[Extracted page text data]
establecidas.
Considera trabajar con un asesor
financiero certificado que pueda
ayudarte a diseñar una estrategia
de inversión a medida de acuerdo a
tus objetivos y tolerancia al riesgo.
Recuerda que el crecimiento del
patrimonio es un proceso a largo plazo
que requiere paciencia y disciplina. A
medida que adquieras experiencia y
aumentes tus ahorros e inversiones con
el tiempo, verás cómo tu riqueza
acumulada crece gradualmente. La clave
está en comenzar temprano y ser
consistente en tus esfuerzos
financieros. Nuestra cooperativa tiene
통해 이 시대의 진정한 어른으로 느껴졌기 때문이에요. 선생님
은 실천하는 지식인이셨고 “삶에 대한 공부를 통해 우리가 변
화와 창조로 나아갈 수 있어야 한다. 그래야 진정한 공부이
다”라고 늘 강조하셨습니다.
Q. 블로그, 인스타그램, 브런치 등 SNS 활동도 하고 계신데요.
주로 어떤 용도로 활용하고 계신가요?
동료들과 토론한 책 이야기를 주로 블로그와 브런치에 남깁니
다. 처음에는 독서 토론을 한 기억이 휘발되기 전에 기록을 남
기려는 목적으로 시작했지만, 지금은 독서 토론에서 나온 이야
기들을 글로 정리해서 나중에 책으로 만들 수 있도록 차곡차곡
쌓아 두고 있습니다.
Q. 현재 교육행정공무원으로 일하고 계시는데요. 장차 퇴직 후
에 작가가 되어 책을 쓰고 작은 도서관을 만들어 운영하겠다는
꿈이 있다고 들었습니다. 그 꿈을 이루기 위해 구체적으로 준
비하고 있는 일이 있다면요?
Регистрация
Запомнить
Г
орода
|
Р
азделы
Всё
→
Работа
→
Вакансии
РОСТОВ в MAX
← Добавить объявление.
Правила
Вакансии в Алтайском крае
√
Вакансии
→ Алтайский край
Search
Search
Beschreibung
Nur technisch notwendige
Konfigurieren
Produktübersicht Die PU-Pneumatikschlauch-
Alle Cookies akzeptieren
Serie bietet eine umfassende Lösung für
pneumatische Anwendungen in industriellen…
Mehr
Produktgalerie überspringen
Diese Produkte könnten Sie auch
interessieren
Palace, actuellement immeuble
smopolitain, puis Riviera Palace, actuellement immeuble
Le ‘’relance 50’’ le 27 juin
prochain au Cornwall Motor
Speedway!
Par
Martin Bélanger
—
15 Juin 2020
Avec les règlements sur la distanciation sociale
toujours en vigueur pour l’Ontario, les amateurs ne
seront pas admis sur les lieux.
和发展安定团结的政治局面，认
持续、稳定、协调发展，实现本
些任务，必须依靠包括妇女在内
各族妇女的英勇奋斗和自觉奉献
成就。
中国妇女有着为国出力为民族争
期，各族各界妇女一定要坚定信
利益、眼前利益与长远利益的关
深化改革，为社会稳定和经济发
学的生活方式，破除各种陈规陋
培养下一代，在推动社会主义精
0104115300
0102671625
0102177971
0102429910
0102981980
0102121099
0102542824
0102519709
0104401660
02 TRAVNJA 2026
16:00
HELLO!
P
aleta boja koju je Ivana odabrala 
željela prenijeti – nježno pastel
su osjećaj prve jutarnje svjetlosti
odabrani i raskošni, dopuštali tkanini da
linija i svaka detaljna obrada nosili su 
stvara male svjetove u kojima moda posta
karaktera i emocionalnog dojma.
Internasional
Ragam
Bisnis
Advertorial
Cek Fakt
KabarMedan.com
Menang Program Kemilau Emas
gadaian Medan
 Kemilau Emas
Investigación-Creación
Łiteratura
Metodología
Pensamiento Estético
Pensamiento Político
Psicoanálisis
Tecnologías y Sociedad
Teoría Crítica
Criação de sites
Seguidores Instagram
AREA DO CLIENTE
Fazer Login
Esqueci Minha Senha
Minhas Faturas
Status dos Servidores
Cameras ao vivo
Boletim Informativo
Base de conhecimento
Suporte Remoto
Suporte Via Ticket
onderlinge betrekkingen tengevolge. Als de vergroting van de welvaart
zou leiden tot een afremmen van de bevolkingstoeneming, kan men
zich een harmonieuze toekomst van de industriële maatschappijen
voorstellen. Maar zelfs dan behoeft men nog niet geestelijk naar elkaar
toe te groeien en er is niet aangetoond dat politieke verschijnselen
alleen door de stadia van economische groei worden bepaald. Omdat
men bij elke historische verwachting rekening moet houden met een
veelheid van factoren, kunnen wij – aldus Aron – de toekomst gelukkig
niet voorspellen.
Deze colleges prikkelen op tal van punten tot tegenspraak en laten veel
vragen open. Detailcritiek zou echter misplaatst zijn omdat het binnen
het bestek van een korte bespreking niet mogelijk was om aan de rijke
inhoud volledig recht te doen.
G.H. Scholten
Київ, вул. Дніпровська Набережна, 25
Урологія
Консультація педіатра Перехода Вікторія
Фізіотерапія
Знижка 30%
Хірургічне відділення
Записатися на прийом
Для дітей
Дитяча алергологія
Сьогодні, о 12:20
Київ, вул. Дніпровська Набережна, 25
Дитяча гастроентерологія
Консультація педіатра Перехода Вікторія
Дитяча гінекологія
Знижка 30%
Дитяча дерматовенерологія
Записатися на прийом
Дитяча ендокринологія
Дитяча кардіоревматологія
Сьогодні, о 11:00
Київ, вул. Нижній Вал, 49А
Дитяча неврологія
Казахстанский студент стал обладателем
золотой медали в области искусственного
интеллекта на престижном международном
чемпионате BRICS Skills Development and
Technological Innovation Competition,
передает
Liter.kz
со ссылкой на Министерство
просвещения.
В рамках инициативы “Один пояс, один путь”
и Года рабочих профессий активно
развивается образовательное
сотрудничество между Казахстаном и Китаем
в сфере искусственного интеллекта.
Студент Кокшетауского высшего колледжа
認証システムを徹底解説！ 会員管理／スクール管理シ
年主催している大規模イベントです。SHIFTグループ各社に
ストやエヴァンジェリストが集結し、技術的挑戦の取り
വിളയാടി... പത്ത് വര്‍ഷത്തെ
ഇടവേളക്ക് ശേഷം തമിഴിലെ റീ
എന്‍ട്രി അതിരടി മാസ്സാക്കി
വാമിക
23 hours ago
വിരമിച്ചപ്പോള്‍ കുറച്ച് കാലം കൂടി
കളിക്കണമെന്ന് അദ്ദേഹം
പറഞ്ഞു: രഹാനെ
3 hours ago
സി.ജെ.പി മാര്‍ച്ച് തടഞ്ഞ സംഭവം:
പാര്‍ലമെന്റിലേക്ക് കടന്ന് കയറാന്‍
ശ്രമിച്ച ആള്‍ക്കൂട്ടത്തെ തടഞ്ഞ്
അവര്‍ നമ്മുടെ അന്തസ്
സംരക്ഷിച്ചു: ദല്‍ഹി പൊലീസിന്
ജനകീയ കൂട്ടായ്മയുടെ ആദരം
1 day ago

▶ _WORK TO BE COMPLETED_: Reproduce the lines of the data above verbatim, from the first line through the line that contains "学的生活方式，破除各种陈规陋", including both ends.

▶ _TASK ANSWER_:
establecidas.
Considera trabajar con un asesor
financiero certificado que pueda
ayudarte a diseñar una estrategia
de inversión a medida de acuerdo a
tus objetivos y tolerancia al riesgo.
Recuerda que el crecimiento del
patrimonio es un proceso a largo plazo
que requiere paciencia y disciplina. A
medida que adquieras experiencia y
aumentes tus ahorros e inversiones con
el tiempo, verás cómo tu riqueza
acumulada crece gradualmente. La clave
está en comenzar temprano y ser
consistente en tus esfuerzos
financieros. Nuestra cooperativa tiene
통해 이 시대의 진정한 어른으로 느껴졌기 때문이에요. 선생님
은 실천하는 지식인이셨고 “삶에 대한 공부를 통해 우리가 변
화와 창조로 나아갈 수 있어야 한다. 그래야 진정한 공부이
다”라고 늘 강조하셨습니다.
Q. 블로그, 인스타그램, 브런치 등 SNS 활동도 하고 계신데요.
주로 어떤 용도로 활용하고 계신가요?
동료들과 토론한 책 이야기를 주로 블로그와 브런치에 남깁니
다. 처음에는 독서 토론을 한 기억이 휘발되기 전에 기록을 남
기려는 목적으로 시작했지만, 지금은 독서 토론에서 나온 이야
기들을 글로 정리해서 나중에 책으로 만들 수 있도록 차곡차곡
쌓아 두고 있습니다.
Q. 현재 교육행정공무원으로 일하고 계시는데요. 장차 퇴직 후
에 작가가 되어 책을 쓰고 작은 도서관을 만들어 운영하겠다는
꿈이 있다고 들었습니다. 그 꿈을 이루기 위해 구체적으로 준
비하고 있는 일이 있다면요?
Регистрация
Запомнить
Г
орода
|
Р
азделы
Всё
→
Работа
→
Вакансии
РОСТОВ в MAX
← Добавить объявление.
Правила
Вакансии в Алтайском крае
√
Вакансии
→ Алтайский край
Search
Search
Beschreibung
Nur technisch notwendige
Konfigurieren
Produktübersicht Die PU-Pneumatikschlauch-
Alle Cookies akzeptieren
Serie bietet eine umfassende Lösung für
pneumatische Anwendungen in industriellen…
Mehr
Produktgalerie überspringen
Diese Produkte könnten Sie auch
interessieren
Palace, actuellement immeuble
smopolitain, puis Riviera Palace, actuellement immeuble
Le ‘’relance 50’’ le 27 juin
prochain au Cornwall Motor
Speedway!
Par
Martin Bélanger
—
15 Juin 2020
Avec les règlements sur la distanciation sociale
toujours en vigueur pour l’Ontario, les amateurs ne
seront pas admis sur les lieux.
和发展安定团结的政治局面，认
持续、稳定、协调发展，实现本
些任务，必须依靠包括妇女在内
各族妇女的英勇奋斗和自觉奉献
成就。
中国妇女有着为国出力为民族争
期，各族各界妇女一定要坚定信
利益、眼前利益与长远利益的关
深化改革，为社会稳定和经济发
学的生活方式，破除各种陈规陋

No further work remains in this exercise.